_RAW DATA_
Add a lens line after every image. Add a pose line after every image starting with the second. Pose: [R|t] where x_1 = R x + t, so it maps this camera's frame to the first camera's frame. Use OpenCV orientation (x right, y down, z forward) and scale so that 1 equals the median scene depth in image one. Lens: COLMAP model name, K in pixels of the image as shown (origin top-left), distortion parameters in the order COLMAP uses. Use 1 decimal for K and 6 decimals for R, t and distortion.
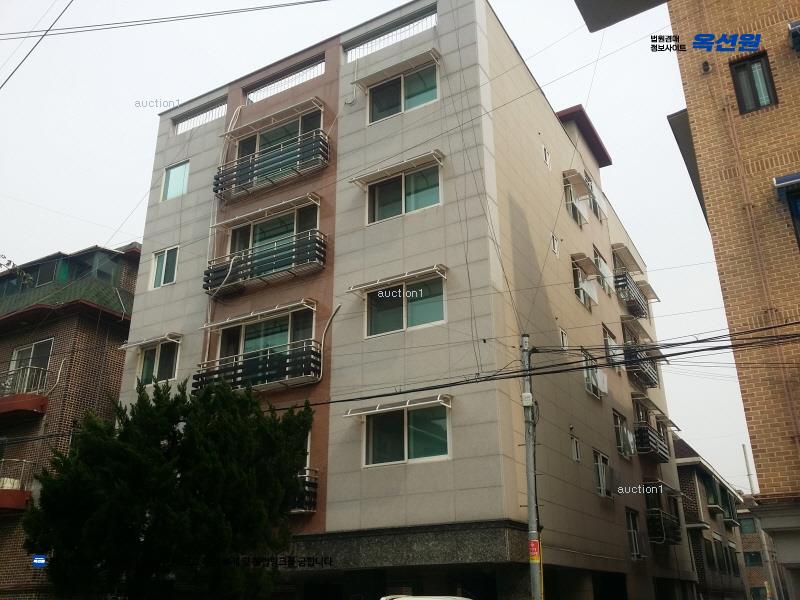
lens RADIAL K [[706.8, 0, 403.6], [0, 706.8, 314.7], [0, 0, 1]] dist [0.095673, -0.196040]
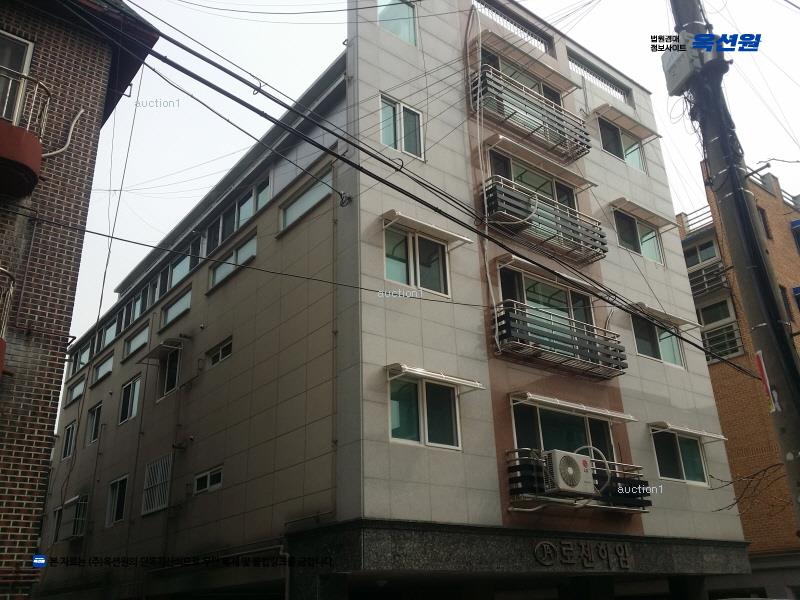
lens RADIAL K [[706.8, 0, 403.6], [0, 706.8, 314.7], [0, 0, 1]] dist [0.095673, -0.196040]
pose [[0.361555, 0.353828, 0.862603, -1.084668], [-0.312330, 0.917699, -0.245516, 0.338114], [-0.878481, -0.180649, 0.442310, 0.832279]]
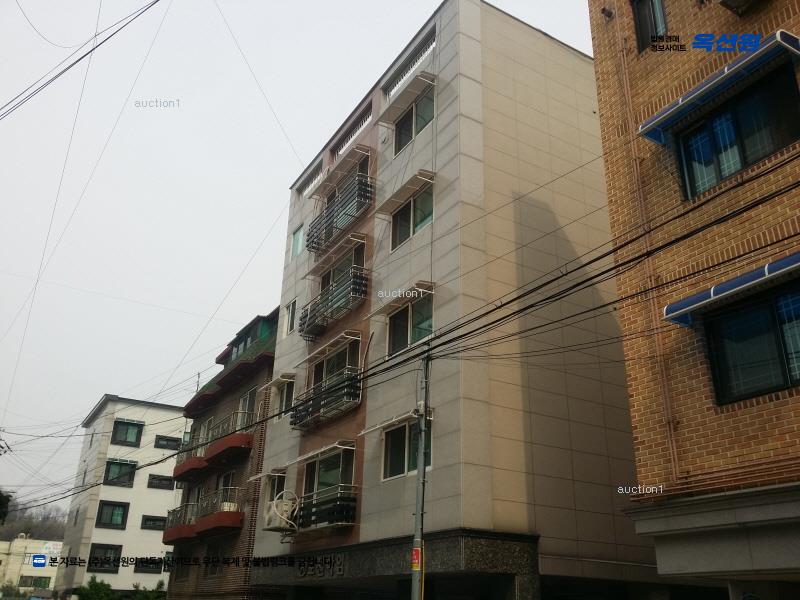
lens RADIAL K [[706.8, 0, 403.6], [0, 706.8, 314.7], [0, 0, 1]] dist [0.095673, -0.196040]
pose [[0.864194, -0.161712, -0.476464, 0.478056], [0.153425, 0.986541, -0.056554, 0.029332], [0.479197, -0.024228, 0.877373, 0.075170]]
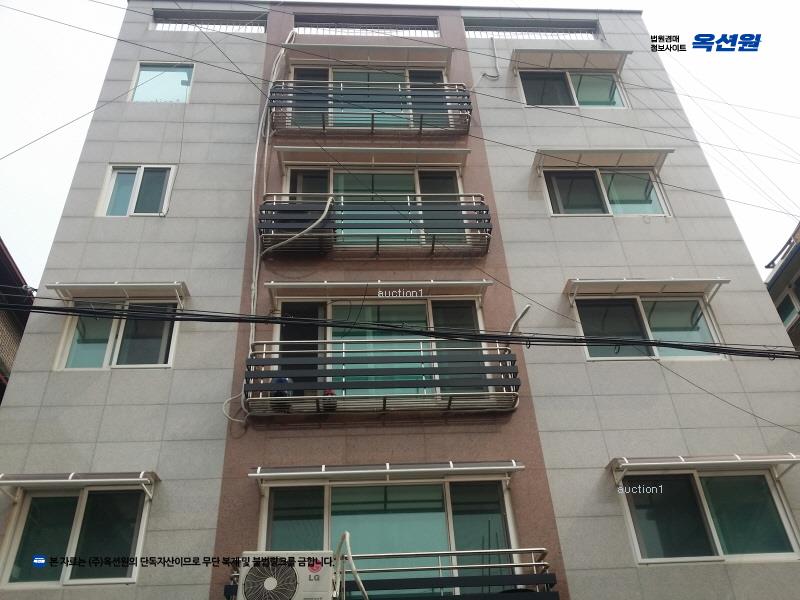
lens RADIAL K [[704.7, 0, 398.7], [0, 704.7, 282.7], [0, 0, 1]] dist [0.040434, -0.003861]
pose [[0.829058, 0.307519, 0.467007, -0.515140], [-0.160165, 0.930795, -0.328584, 0.206137], [-0.535734, 0.197617, 0.820937, 0.532964]]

_ACTIVITY_
Can you copy all of the data above word for word, leaving out the pictures?

_TASK SOLUTION_
Add a lens line after every image. Add a pose line after every image starting with the second. Pose: [R|t] where x_1 = R x + t, so it maps this camera's frame to the first camera's frame. Use OpenCV orientation (x right, y down, z forward) and scale so that 1 equals the median scene depth in image one. Lens: COLMAP model name, K in pixels of the image as shown (origin top-left), distortion parameters in the order COLMAP uses. Use 1 decimal for K and 6 decimals for R, t and distortion.
lens RADIAL K [[706.8, 0, 403.6], [0, 706.8, 314.7], [0, 0, 1]] dist [0.095673, -0.196040]
lens RADIAL K [[706.8, 0, 403.6], [0, 706.8, 314.7], [0, 0, 1]] dist [0.095673, -0.196040]
pose [[0.361555, 0.353828, 0.862603, -1.084668], [-0.312330, 0.917699, -0.245516, 0.338114], [-0.878481, -0.180649, 0.442310, 0.832279]]
lens RADIAL K [[706.8, 0, 403.6], [0, 706.8, 314.7], [0, 0, 1]] dist [0.095673, -0.196040]
pose [[0.864194, -0.161712, -0.476464, 0.478056], [0.153425, 0.986541, -0.056554, 0.029332], [0.479197, -0.024228, 0.877373, 0.075170]]
lens RADIAL K [[704.7, 0, 398.7], [0, 704.7, 282.7], [0, 0, 1]] dist [0.040434, -0.003861]
pose [[0.829058, 0.307519, 0.467007, -0.515140], [-0.160165, 0.930795, -0.328584, 0.206137], [-0.535734, 0.197617, 0.820937, 0.532964]]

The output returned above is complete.